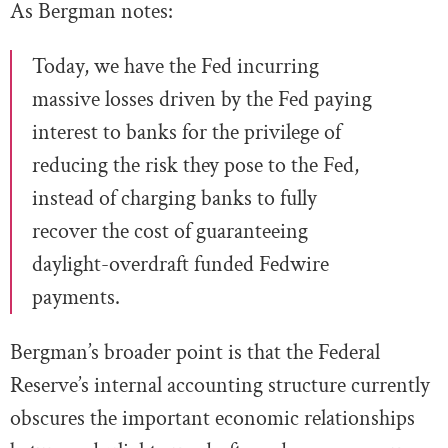
As Bergman notes:
Today, we have the Fed incurring
massive losses driven by the Fed paying
interest to banks for the privilege of
reducing the risk they pose to the Fed,
instead of charging banks to fully
recover the cost of guaranteeing
daylight-overdraft funded Fedwire
payments.
Bergman’s broader point is that the Federal
Reserve’s internal accounting structure currently
obscures the important economic relationships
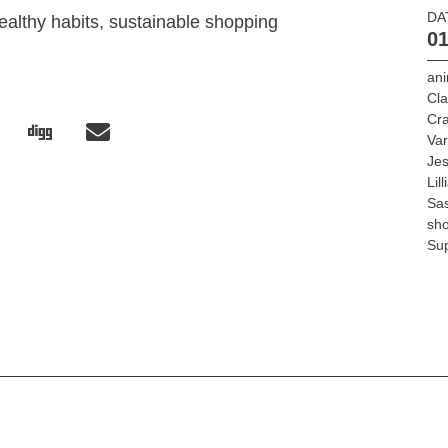
DA
ealthy habits, sustainable shopping
01
ani
Cla
Cra
Var
Jes
Lil
Sa
sh
Su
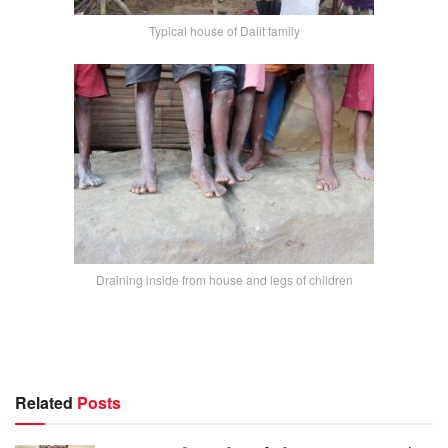
Typical house of Dalit family
Draining inside from house and legs of children
Related
Posts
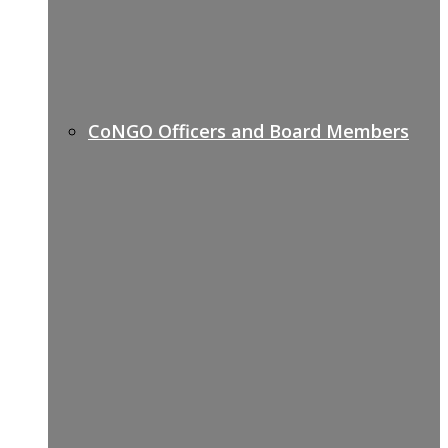
CoNGO Officers and Board Members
══════
Exercise prompt » Copy every line from the material in which the word "Bergman" can be found.

Problem solution »
As Bergman notes:
Bergman’s broader point is that the Federal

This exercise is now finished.